**TASK DESCRIPTION:** Lay out every line of the records below as a Markdown table with two columns, n for the row number and Line for the line itself. Leave out any blank lines.

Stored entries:
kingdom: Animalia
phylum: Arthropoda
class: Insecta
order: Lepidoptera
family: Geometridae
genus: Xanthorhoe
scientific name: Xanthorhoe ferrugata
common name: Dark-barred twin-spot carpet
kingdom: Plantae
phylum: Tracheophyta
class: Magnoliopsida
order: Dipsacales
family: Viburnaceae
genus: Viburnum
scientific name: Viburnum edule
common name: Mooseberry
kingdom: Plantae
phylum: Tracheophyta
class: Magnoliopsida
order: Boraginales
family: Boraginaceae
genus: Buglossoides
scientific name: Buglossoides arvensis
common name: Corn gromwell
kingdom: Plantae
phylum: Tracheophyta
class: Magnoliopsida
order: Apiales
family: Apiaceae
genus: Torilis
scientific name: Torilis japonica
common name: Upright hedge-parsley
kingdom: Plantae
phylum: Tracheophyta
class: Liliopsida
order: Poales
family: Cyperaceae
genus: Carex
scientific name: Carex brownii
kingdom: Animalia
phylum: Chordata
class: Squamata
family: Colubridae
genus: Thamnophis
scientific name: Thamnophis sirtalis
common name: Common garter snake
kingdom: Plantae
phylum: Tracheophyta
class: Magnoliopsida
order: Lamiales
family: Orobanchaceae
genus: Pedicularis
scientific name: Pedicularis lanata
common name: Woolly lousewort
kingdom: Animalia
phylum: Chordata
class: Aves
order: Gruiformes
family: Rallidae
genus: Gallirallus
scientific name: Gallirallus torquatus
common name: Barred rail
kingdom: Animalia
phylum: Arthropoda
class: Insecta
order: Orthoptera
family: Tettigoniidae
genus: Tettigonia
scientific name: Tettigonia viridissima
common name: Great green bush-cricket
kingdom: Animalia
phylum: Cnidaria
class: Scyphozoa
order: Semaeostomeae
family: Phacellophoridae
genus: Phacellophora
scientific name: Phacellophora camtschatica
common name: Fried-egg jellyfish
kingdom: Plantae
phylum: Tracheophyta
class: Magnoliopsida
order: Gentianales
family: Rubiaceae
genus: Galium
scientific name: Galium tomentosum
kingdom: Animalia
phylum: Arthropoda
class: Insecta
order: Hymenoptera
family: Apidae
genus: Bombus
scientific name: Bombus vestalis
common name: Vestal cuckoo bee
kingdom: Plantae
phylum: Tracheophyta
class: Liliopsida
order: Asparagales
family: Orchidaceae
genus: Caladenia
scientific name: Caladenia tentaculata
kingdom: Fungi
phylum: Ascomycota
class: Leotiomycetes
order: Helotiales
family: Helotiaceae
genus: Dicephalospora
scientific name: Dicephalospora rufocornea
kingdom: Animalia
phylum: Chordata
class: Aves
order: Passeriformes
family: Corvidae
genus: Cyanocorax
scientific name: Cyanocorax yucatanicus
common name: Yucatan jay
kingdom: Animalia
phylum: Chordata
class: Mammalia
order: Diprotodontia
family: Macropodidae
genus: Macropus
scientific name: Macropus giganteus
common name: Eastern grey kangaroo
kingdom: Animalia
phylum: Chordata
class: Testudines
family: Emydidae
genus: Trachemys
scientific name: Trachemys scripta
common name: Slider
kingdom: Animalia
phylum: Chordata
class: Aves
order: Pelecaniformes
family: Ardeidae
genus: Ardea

**SOLUTION TO THIS PROBLEM:**
| n | Line |
|---|---|
| 1 | kingdom: Animalia |
| 2 | phylum: Arthropoda |
| 3 | class: Insecta |
| 4 | order: Lepidoptera |
| 5 | family: Geometridae |
| 6 | genus: Xanthorhoe |
| 7 | scientific name: Xanthorhoe ferrugata |
| 8 | common name: Dark-barred twin-spot carpet |
| 9 | kingdom: Plantae |
| 10 | phylum: Tracheophyta |
| 11 | class: Magnoliopsida |
| 12 | order: Dipsacales |
| 13 | family: Viburnaceae |
| 14 | genus: Viburnum |
| 15 | scientific name: Viburnum edule |
| 16 | common name: Mooseberry |
| 17 | kingdom: Plantae |
| 18 | phylum: Tracheophyta |
| 19 | class: Magnoliopsida |
| 20 | order: Boraginales |
| 21 | family: Boraginaceae |
| 22 | genus: Buglossoides |
| 23 | scientific name: Buglossoides arvensis |
| 24 | common name: Corn gromwell |
| 25 | kingdom: Plantae |
| 26 | phylum: Tracheophyta |
| 27 | class: Magnoliopsida |
| 28 | order: Apiales |
| 29 | family: Apiaceae |
| 30 | genus: Torilis |
| 31 | scientific name: Torilis japonica |
| 32 | common name: Upright hedge-parsley |
| 33 | kingdom: Plantae |
| 34 | phylum: Tracheophyta |
| 35 | class: Liliopsida |
| 36 | order: Poales |
| 37 | family: Cyperaceae |
| 38 | genus: Carex |
| 39 | scientific name: Carex brownii |
| 40 | kingdom: Animalia |
| 41 | phylum: Chordata |
| 42 | class: Squamata |
| 43 | family: Colubridae |
| 44 | genus: Thamnophis |
| 45 | scientific name: Thamnophis sirtalis |
| 46 | common name: Common garter snake |
| 47 | kingdom: Plantae |
| 48 | phylum: Tracheophyta |
| 49 | class: Magnoliopsida |
| 50 | order: Lamiales |
| 51 | family: Orobanchaceae |
| 52 | genus: Pedicularis |
| 53 | scientific name: Pedicularis lanata |
| 54 | common name: Woolly lousewort |
| 55 | kingdom: Animalia |
| 56 | phylum: Chordata |
| 57 | class: Aves |
| 58 | order: Gruiformes |
| 59 | family: Rallidae |
| 60 | genus: Gallirallus |
| 61 | scientific name: Gallirallus torquatus |
| 62 | common name: Barred rail |
| 63 | kingdom: Animalia |
| 64 | phylum: Arthropoda |
| 65 | class: Insecta |
| 66 | order: Orthoptera |
| 67 | family: Tettigoniidae |
| 68 | genus: Tettigonia |
| 69 | scientific name: Tettigonia viridissima |
| 70 | common name: Great green bush-cricket |
| 71 | kingdom: Animalia |
| 72 | phylum: Cnidaria |
| 73 | class: Scyphozoa |
| 74 | order: Semaeostomeae |
| 75 | family: Phacellophoridae |
| 76 | genus: Phacellophora |
| 77 | scientific name: Phacellophora camtschatica |
| 78 | common name: Fried-egg jellyfish |
| 79 | kingdom: Plantae |
| 80 | phylum: Tracheophyta |
| 81 | class: Magnoliopsida |
| 82 | order: Gentianales |
| 83 | family: Rubiaceae |
| 84 | genus: Galium |
| 85 | scientific name: Galium tomentosum |
| 86 | kingdom: Animalia |
| 87 | phylum: Arthropoda |
| 88 | class: Insecta |
| 89 | order: Hymenoptera |
| 90 | family: Apidae |
| 91 | genus: Bombus |
| 92 | scientific name: Bombus vestalis |
| 93 | common name: Vestal cuckoo bee |
| 94 | kingdom: Plantae |
| 95 | phylum: Tracheophyta |
| 96 | class: Liliopsida |
| 97 | order: Asparagales |
| 98 | family: Orchidaceae |
| 99 | genus: Caladenia |
| 100 | scientific name: Caladenia tentaculata |
| 101 | kingdom: Fungi |
| 102 | phylum: Ascomycota |
| 103 | class: Leotiomycetes |
| 104 | order: Helotiales |
| 105 | family: Helotiaceae |
| 106 | genus: Dicephalospora |
| 107 | scientific name: Dicephalospora rufocornea |
| 108 | kingdom: Animalia |
| 109 | phylum: Chordata |
| 110 | class: Aves |
| 111 | order: Passeriformes |
| 112 | family: Corvidae |
| 113 | genus: Cyanocorax |
| 114 | scientific name: Cyanocorax yucatanicus |
| 115 | common name: Yucatan jay |
| 116 | kingdom: Animalia |
| 117 | phylum: Chordata |
| 118 | class: Mammalia |
| 119 | order: Diprotodontia |
| 120 | family: Macropodidae |
| 121 | genus: Macropus |
| 122 | scientific name: Macropus giganteus |
| 123 | common name: Eastern grey kangaroo |
| 124 | kingdom: Animalia |
| 125 | phylum: Chordata |
| 126 | class: Testudines |
| 127 | family: Emydidae |
| 128 | genus: Trachemys |
| 129 | scientific name: Trachemys scripta |
| 130 | common name: Slider |
| 131 | kingdom: Animalia |
| 132 | phylum: Chordata |
| 133 | class: Aves |
| 134 | order: Pelecaniformes |
| 135 | family: Ardeidae |
| 136 | genus: Ardea |